Saved entries
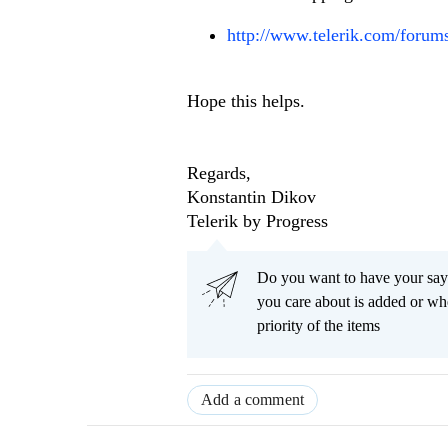
http://www.telerik.com/for
Hope this helps.
Regards,
Konstantin Dikov
Telerik by Progress
Do you want to have your say
you care about is added or wh
priority of the items
Add a comment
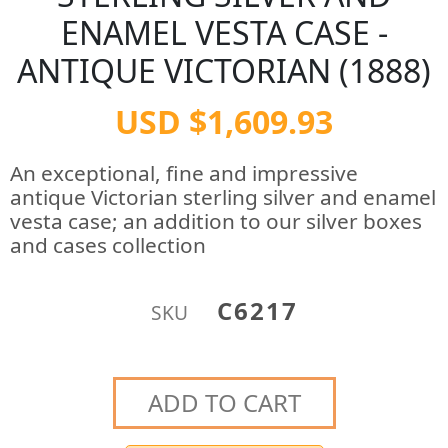
ENAMEL VESTA CASE -
ANTIQUE VICTORIAN (1888)
USD $1,609.93
An exceptional, fine and impressive
antique Victorian sterling silver and enamel
vesta case; an addition to our silver boxes
and cases collection
C6217
SKU
ADD TO CART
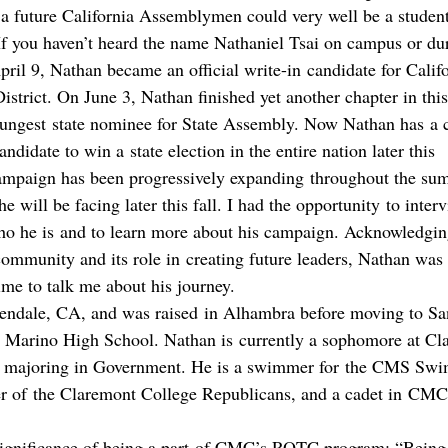
t a future California Assemblymen could very well be a student
? If you haven’t heard the name Nathaniel Tsai on campus or d
ril 9, Nathan became an official write-in candidate for Califo
strict. On June 3, Nathan finished yet another chapter in this
oungest state nominee for State Assembly. Now Nathan has a 
didate to win a state election in the entire nation later this 
mpaign has been progressively expanding throughout the su
he will be facing later this fall. I had the opportunity to inte
who he is and to learn more about his campaign. Acknowledgin
ommunity and its role in creating future leaders, Nathan was
ime to talk me about his journey.
endale, CA, and was raised in Alhambra before moving to Sa
 Marino High School. Nathan is currently a sophomore at Cl
 majoring in Government. He is a swimmer for the CMS Swi
r of the Claremont College Republicans, and a cadet in CM
significance of being a part of CMC’s ROTC program: “Being r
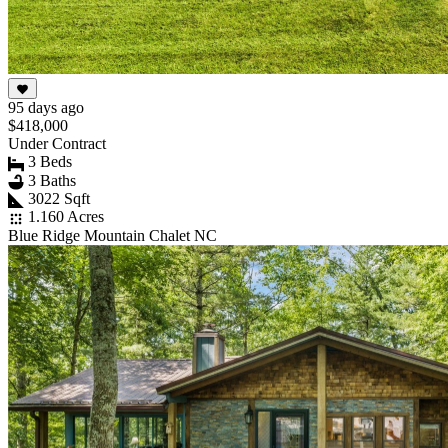
95 days ago
$418,000
Under Contract
3 Beds
3 Baths
3022 Sqft
1.160 Acres
Blue Ridge Mountain Chalet NC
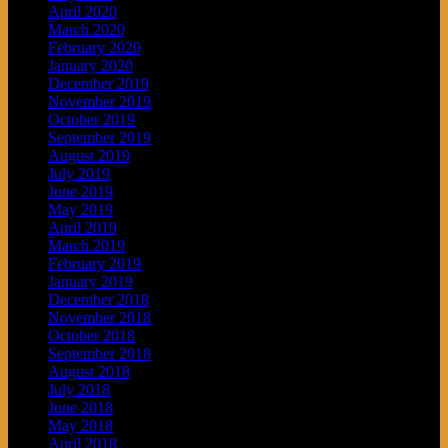
April 2020
March 2020
February 2020
January 2020
December 2019
November 2019
October 2019
September 2019
August 2019
July 2019
June 2019
May 2019
April 2019
March 2019
February 2019
January 2019
December 2018
November 2018
October 2018
September 2018
August 2018
July 2018
June 2018
May 2018
April 2018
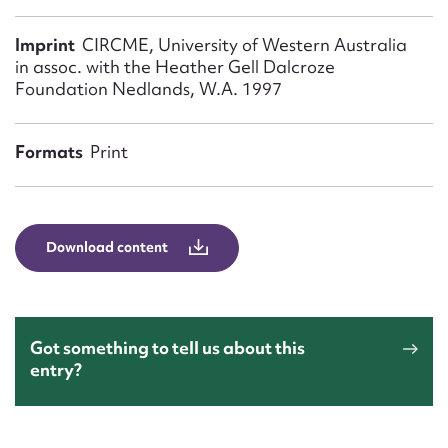
Form field*
Imprint
CIRCME, University of Western Australia
in assoc. with the Heather Gell Dalcroze
Message
Foundation Nedlands, W.A. 1997
Formats
Print
Download content
Upload Attachment
Got something to tell us about this
entry?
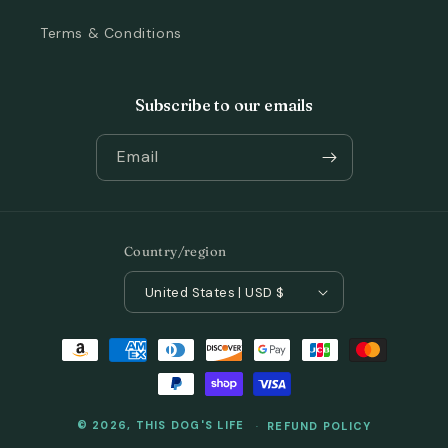
Terms & Conditions
Subscribe to our emails
Email
Country/region
United States | USD $
Payment
methods
© 2026,
THIS DOG'S LIFE
REFUND POLICY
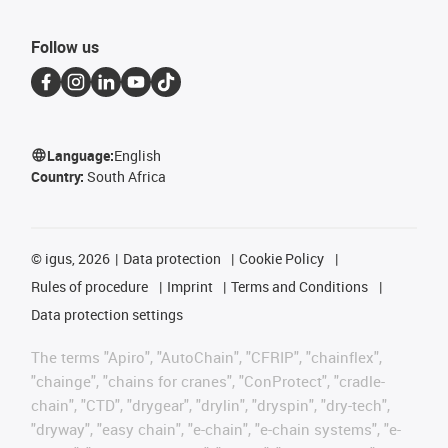
Follow us
Language:
English
Country:
South Africa
©
igus, 2026
Data protection
Cookie Policy
Rules of procedure
Imprint
Terms and Conditions
Data protection settings
The terms "Apiro", "AutoChain", "CFRIP", "chainflex",
"chainge", "chains for cranes", "ConProtect", "cradle-
chain", "CTD", "drygear", "drylin", "dryspin", "dry-tech",
"dryway", "easy chain", "e-chain", "e-chain systems", "e-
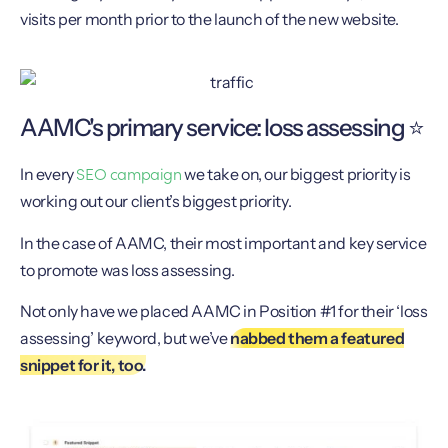
visits per month prior to the launch of the new website.
AAMC's primary service: loss assessing ⭐️
SEO campaign
In every
we take on, our biggest priority is
working out our client’s biggest priority.
In the case of AAMC, their most important and key service
to promote was loss assessing.
Not only have we placed AAMC in Position #1 for their ‘loss
assessing’ keyword, but we’ve
nabbed them a featured
snippet for it, too.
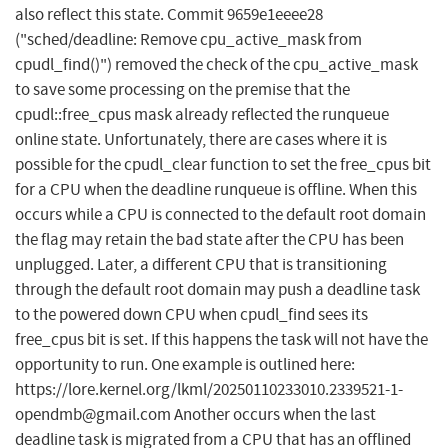
also reflect this state. Commit 9659e1eeee28
("sched/deadline: Remove cpu_active_mask from
cpudl_find()") removed the check of the cpu_active_mask
to save some processing on the premise that the
cpudl::free_cpus mask already reflected the runqueue
online state. Unfortunately, there are cases where it is
possible for the cpudl_clear function to set the free_cpus bit
for a CPU when the deadline runqueue is offline. When this
occurs while a CPU is connected to the default root domain
the flag may retain the bad state after the CPU has been
unplugged. Later, a different CPU that is transitioning
through the default root domain may push a deadline task
to the powered down CPU when cpudl_find sees its
free_cpus bit is set. If this happens the task will not have the
opportunity to run. One example is outlined here:
https://lore.kernel.org/lkml/
20250110233010.2339521-1-
opendmb@gmail.com
Another occurs when the last
deadline task is migrated from a CPU that has an offlined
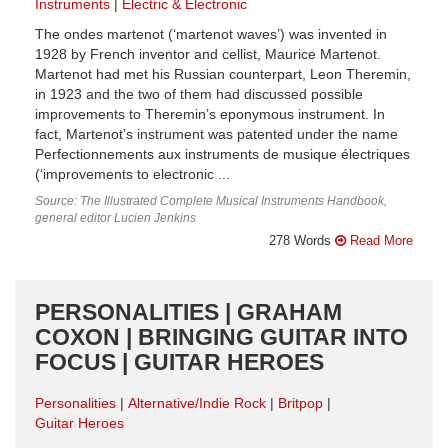
Instruments
Electric & Electronic
The ondes martenot (‘martenot waves’) was invented in
1928 by French inventor and cellist, Maurice Martenot.
Martenot had met his Russian counterpart, Leon Theremin,
in 1923 and the two of them had discussed possible
improvements to Theremin’s eponymous instrument. In
fact, Martenot’s instrument was patented under the name
Perfectionnements aux instruments de musique électriques
(‘improvements to electronic ...
Source: The Illustrated Complete Musical Instruments Handbook,
general editor Lucien Jenkins
278 Words
Read More
PERSONALITIES | GRAHAM
COXON | BRINGING GUITAR INTO
FOCUS | GUITAR HEROES
Personalities
Alternative/Indie Rock
Britpop
Guitar Heroes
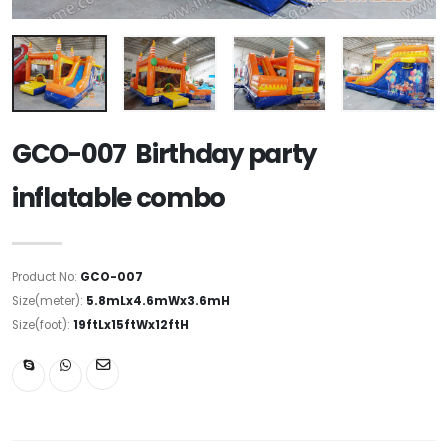
GCO-007 Birthday party
inflatable combo
Product No:
GCO-007
Size(meter):
5.8mLx4.6mWx3.6mH
Size(foot):
19ftLx15ftWx12ftH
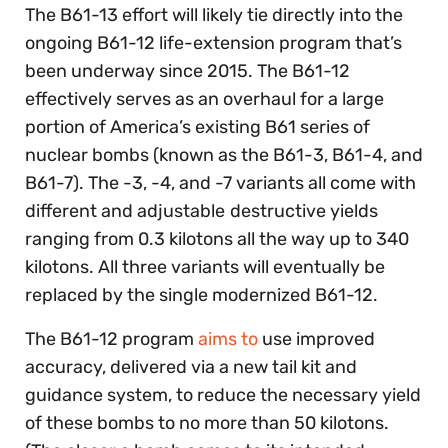
The B61-13 effort will likely tie directly into the
ongoing B61-12 life-extension program that’s
been underway since 2015. The B61-12
effectively serves as an overhaul for a large
portion of America’s existing B61 series of
nuclear bombs (known as the B61-3, B61-4, and
B61-7). The -3, -4, and -7 variants all come with
different and adjustable
destructive yields
ranging from 0.3 kilotons all the way up to 340
kilotons. All three variants will eventually be
replaced by the single modernized B61-12.
The B61-12 program
aims to
use improved
accuracy, delivered via a new tail kit and
guidance system, to reduce the necessary yield
of these bombs to no more than 50 kilotons.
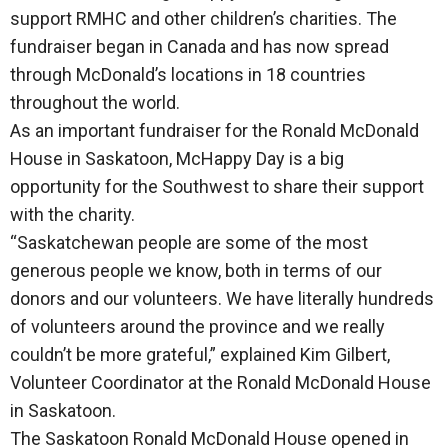
support RMHC and other children’s charities. The
fundraiser began in Canada and has now spread
through McDonald’s locations in 18 countries
throughout the world.
As an important fundraiser for the Ronald McDonald
House in Saskatoon, McHappy Day is a big
opportunity for the Southwest to share their support
with the charity.
“Saskatchewan people are some of the most
generous people we know, both in terms of our
donors and our volunteers. We have literally hundreds
of volunteers around the province and we really
couldn’t be more grateful,” explained Kim Gilbert,
Volunteer Coordinator at the Ronald McDonald House
in Saskatoon.
The Saskatoon Ronald McDonald House opened in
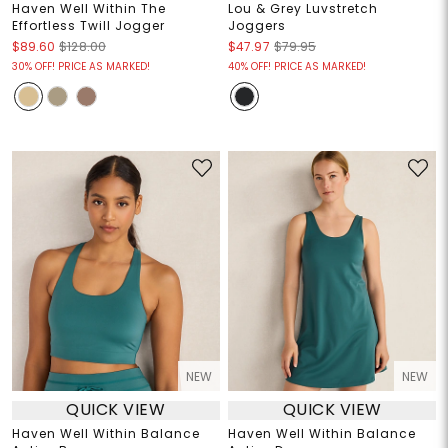
Haven Well Within The
Lou & Grey Luvstretch
Effortless Twill Jogger
Joggers
$89.60
$128.00
$47.97
$79.95
30% OFF! PRICE AS MARKED!
40% OFF! PRICE AS MARKED!
NEW
NEW
QUICK VIEW
QUICK VIEW
Haven Well Within Balance
Haven Well Within Balance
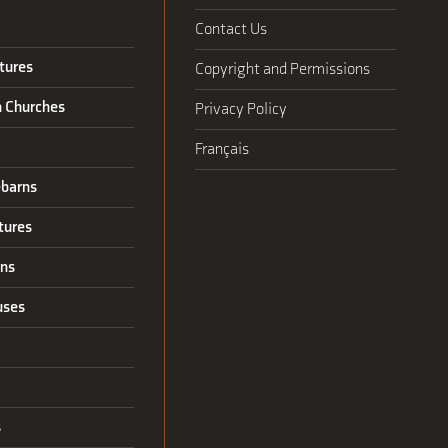
Contact Us
tures
Copyright and Permissions
n Churches
Privacy Policy
Français
barns
tures
rns
uses
s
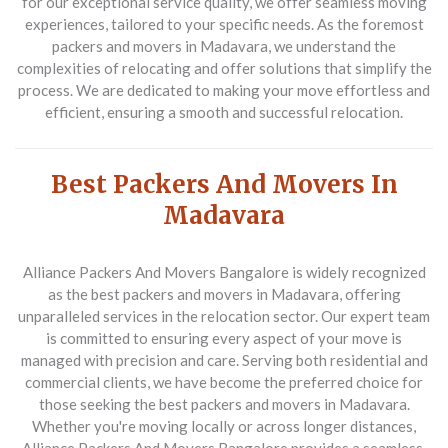
for our exceptional service quality, we offer seamless moving
experiences, tailored to your specific needs. As the foremost
packers and movers in Madavara, we understand the
complexities of relocating and offer solutions that simplify the
process. We are dedicated to making your move effortless and
efficient, ensuring a smooth and successful relocation.
Best Packers And Movers In
Madavara
Alliance Packers And Movers Bangalore is widely recognized
as the best packers and movers in Madavara, offering
unparalleled services in the relocation sector. Our expert team
is committed to ensuring every aspect of your move is
managed with precision and care. Serving both residential and
commercial clients, we have become the preferred choice for
those seeking the best packers and movers in Madavara.
Whether you're moving locally or across longer distances,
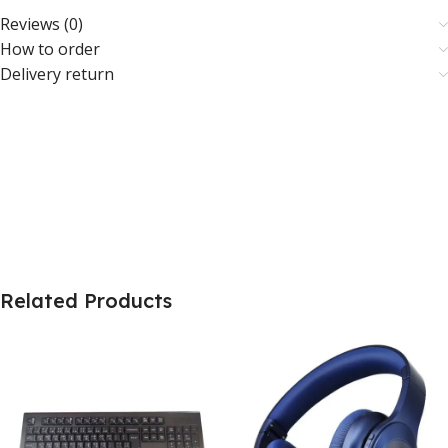
Reviews (0)
How to order
Delivery return
Related Products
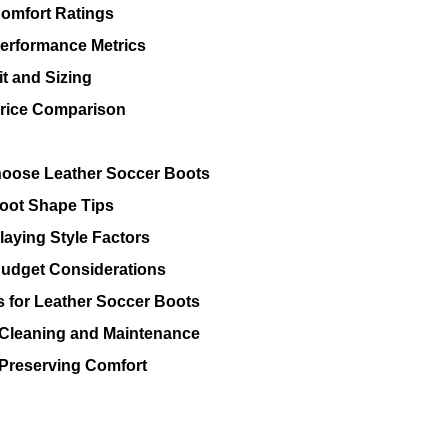
omfort Ratings
erformance Metrics
it and Sizing
rice Comparison
oose Leather Soccer Boots
oot Shape Tips
laying Style Factors
udget Considerations
s for Leather Soccer Boots
Cleaning and Maintenance
Preserving Comfort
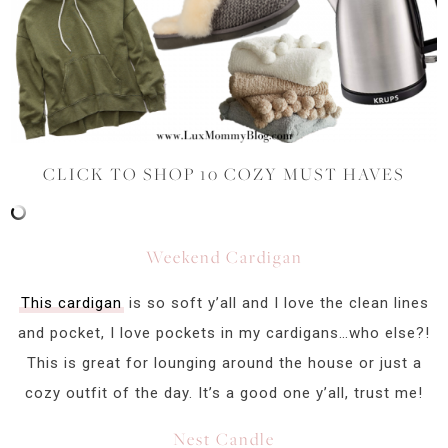
CLICK TO SHOP 10 COZY MUST HAVES
Weekend Cardigan
This cardigan
is so soft y’all and I love the clean lines
and pocket, I love pockets in my cardigans…who else?!
This is great for lounging around the house or just a
cozy outfit of the day. It’s a good one y’all, trust me!
Nest Candle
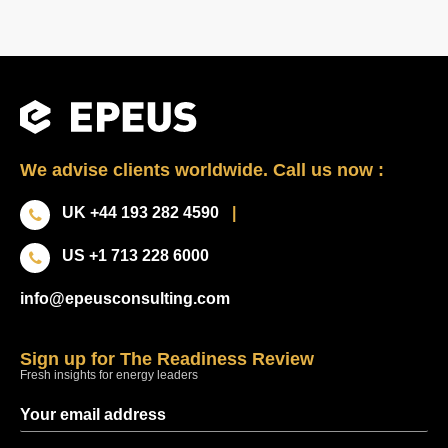
We advise clients worldwide. Call us now :
UK +44 193 282 4590
|
US +1 713 228 6000
info@epeusconsulting.com
Sign up for The Readiness Review
Fresh insights for energy leaders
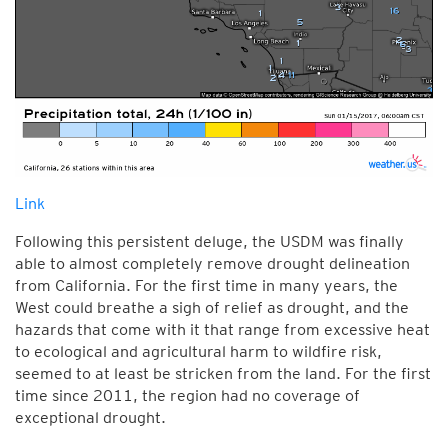
Link
Following this persistent deluge, the USDM was finally
able to almost completely remove drought delineation
from California. For the first time in many years, the
West could breathe a sigh of relief as drought, and the
hazards that come with it that range from excessive heat
to ecological and agricultural harm to wildfire risk,
seemed to at least be stricken from the land. For the first
time since 2011, the region had no coverage of
exceptional drought.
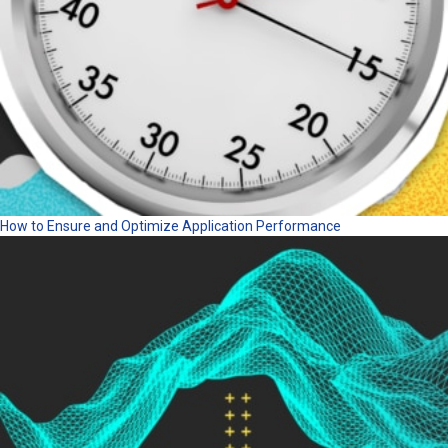
How to Ensure and Optimize Application Performance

-- YOUR INSTRUCTIONS --
All lines from the one bearing "hazards that come" through the last line of the records, and only those, should be duplicated exactly; no picture belongs in the copy.

-- RESULT --
hazards that come with it that range from excessive heat
to ecological and agricultural harm to wildfire risk,
seemed to at least be stricken from the land. For the first
time since 2011, the region had no coverage of
exceptional drought.
How to Ensure and Optimize Application Performance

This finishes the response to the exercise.